Dies ist der Versuch, eine Ablösung zu beschreiben. Das Auseinanderlaufen von Bild und Ton, ihre sukzessive Entfremdung und eine drastische Wandlung ihrer Beziehung. Dabei geht es nicht um eine sukzessive Asynchronie oder ein Abwandern des Tons ins Off, denn der Ton ist von Anfang im Off. Anfangs jedoch schienen Bild und Tonspur von der gleichen Landschaft zu erzählen, schien der Ton aus einem nahen Off zu kommen, einem zwar leicht versetzten aber ähnlichen Raum wie die Bilder. Dann jedoch verschiebt sich die Lage des Tons, indem sich sein Charakter ändert. Er erzählt nicht mehr von Wald, sondern evoziert eine Anrufung, eine Beschwörung durch Musik, die immer dringlicher wird und immer mehr auf die Bilder eindringt, um dort etwas sichtbar werden zu lassen, was sich verbirgt. Es kommt mir vor, als wandere der Ton in diesem Film einmal um den Betrachter herum.
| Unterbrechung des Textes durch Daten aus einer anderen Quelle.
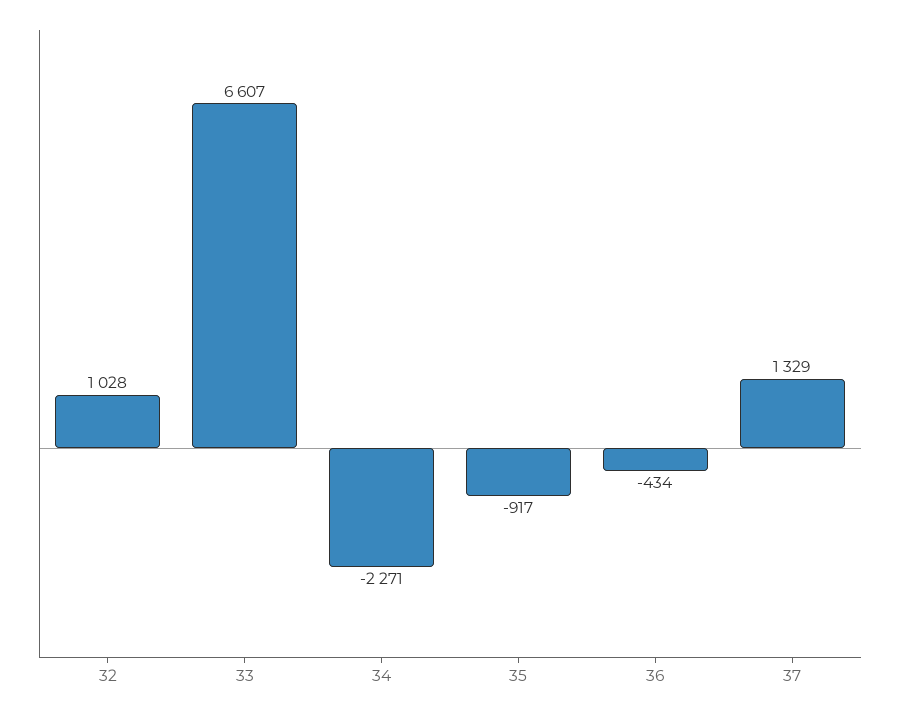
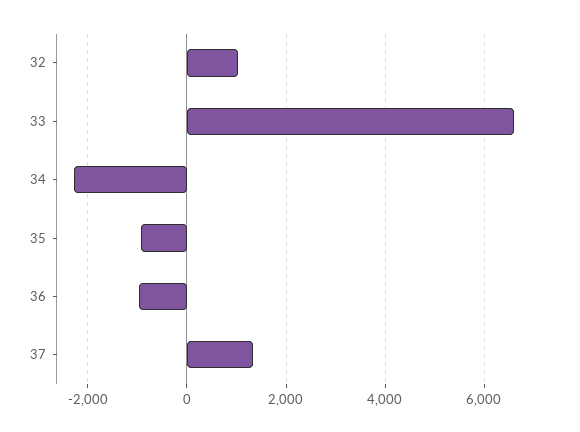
36: -434 -> -1000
Von einem Punkt hinter dem Bild oder daneben zu einem Punkt hinter dem Rücken des Betrachters, von wo aus der Ton auf die Bilder eindringt und dem Blick, der die gleiche Richtung hat, etwas von seiner beschwörenden Dringlichkeit vermittelt, eine Art hektischer Euphorie, die nicht weiß, was sie erwartet, aber es kaum erwarten kann, dass es eintritt. Diese Bewegung, eine Kreisbewegung um den Betrachter, findet ganz im Off statt. Niemals tritt der Ton ins Bild in dem Sinn, dass seine Quelle dort identifizierbar würde. Erst am Ende, als etwas bevorsteht, von dem man nicht sagen könnte, was es sein wird, wird man gewahr, dass alles Evokation war und nichts Beschreibung. Das Evozierte tritt jedoch nicht ins Bild.